Once the “shape of Lego” is constructed, it acts as a powerful engine and continues evolving the “shape” with supervised machine learning, unsupervised machine learning and reinforcement learning. The AI algorithm learns by interacting with its markets and receiving positive or negative feedback. Its next best actions stay relevant and become more accurate over time. In the context of wealth advisory and banking, it empowers bankers and advisors to make proper judgements in scalable and prioritised methods. Its effectiveness can be measured in many different ways.

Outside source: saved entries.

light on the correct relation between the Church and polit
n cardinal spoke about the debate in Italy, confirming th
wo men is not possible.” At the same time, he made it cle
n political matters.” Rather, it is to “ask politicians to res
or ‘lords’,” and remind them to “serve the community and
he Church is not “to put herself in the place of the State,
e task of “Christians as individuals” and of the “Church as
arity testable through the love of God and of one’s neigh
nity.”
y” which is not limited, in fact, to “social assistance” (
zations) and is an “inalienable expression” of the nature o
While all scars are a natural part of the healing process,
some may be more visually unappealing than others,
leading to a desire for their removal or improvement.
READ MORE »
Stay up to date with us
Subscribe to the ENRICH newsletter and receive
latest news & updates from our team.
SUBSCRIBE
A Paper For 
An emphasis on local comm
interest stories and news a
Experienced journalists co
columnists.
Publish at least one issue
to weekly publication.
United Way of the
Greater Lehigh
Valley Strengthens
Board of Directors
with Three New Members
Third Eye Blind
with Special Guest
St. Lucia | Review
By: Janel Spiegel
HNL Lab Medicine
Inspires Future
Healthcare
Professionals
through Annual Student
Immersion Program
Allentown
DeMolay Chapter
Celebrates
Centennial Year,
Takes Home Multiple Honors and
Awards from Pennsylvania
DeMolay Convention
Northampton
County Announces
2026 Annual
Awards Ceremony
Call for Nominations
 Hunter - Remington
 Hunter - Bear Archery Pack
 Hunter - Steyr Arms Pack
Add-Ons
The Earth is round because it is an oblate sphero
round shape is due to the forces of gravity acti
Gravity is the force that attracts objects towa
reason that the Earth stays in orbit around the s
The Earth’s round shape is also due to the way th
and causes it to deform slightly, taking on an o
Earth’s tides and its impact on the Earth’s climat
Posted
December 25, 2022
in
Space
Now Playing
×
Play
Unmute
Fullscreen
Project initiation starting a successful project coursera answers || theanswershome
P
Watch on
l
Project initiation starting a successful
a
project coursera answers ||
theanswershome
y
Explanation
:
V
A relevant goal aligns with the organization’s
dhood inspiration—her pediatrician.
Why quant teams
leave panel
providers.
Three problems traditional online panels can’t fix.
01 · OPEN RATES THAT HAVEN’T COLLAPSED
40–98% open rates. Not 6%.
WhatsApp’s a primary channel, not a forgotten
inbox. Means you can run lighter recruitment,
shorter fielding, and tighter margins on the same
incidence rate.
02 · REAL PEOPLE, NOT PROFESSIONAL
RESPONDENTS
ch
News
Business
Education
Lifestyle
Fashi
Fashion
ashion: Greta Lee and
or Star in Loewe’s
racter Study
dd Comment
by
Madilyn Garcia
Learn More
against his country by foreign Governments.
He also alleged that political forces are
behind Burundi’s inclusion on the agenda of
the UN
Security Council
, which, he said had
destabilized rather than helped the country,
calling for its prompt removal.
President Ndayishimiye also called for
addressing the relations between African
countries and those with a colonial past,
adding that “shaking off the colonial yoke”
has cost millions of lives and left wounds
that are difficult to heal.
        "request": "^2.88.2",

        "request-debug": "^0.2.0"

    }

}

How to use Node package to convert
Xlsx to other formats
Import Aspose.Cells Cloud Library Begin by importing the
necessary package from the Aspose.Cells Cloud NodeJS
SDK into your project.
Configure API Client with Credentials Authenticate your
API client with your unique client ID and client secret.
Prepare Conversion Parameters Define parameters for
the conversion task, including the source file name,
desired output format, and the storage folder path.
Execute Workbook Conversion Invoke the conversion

Key success factors include:

  1. Customer engagement, 
  2. Cash flow and assets under management (AUM),
  3. Business volume and level of engagement,
  4. New advisory clients,
  5. Account attrition.

Conclusion

In summary, bankers and advisors, along with their clients, want next-gen operating models with new tools to achieve success and scale in their portfolios. Financial institutions can tackle this challenge on two dimensions: the first is to provide AI-powered platforms that are relevant, efficient and accurate; the second is to empower bankers and advisors with scalability, business-case understanding and interests alignment. To excel at the entry phase of client behavioural changes, the one edge AI technology currently cannot provide is judgement. We can strive to break down judgements into key contributing variables and apply predictions to overlay additional dimensions to the recommendation models that support bankers and advisors when arriving at the most relevant and appropriate judgements. Examples of the scenarios of clients such as David and Sarah and their predicted next best actions pave the way to the future of wealth advisory and financial services. Having executed all the components that have been laid out in a timely manner, bankers and advisors would ultimately benefit from understanding client needs in context, creating a cohesive experience that “sticks”, building trust and growing wallet share and client accounts for the long term. 

 

References

1 The Cerulli Report: “U.S. High-Net-Worth and Ultra-High-Net-Worth Markets 2021,” Sources: Cerulli Associates, Federal Reserve, U.S. Census Bureau, Internal Revenue Service, Bureau of Labor Statistics and the Social Security Administration, Analyst Note: Figures in 2020 dollars.

2 AdvisorHub: “Morgan Stanley Rolls Out ‘Bird’s Eye View’ Tool for Managers to Track Brokers’ Client Engagement,” Miriam Rozen, June 17, 2022.

3 Tech Policy Institute: “Exploring the Impact of Artificial Intelligence: Prediction versus Judgment,” Ajay Agrawal, Joshua S. Gans and Avi Goldfarb, February 2018, TPI Conference, Washington DC.

4 CNBC: “Women are gaining power when it comes to money – here’s why that’s a big deal,” Ted Jenkin, May 3, 2022.

5 Investopedia: “How Understanding Client Behavior Helps Financial Advisors Build Trust, Wallet Share,” Kara Greenberg, July 27, 2022.

 

 

ABOUT THE AUTHOR
Lily Li is the Senior Vice President at Citi Global Wealth, where she delivers emerging wealth business models, global strategy and value propositions. Lily is a thought leader and strategist in the financial-services and management-consulting industries with over 12 years of experience in wealth, banking, digital and innovation. Lily holds a Master’s degree from Columbia University.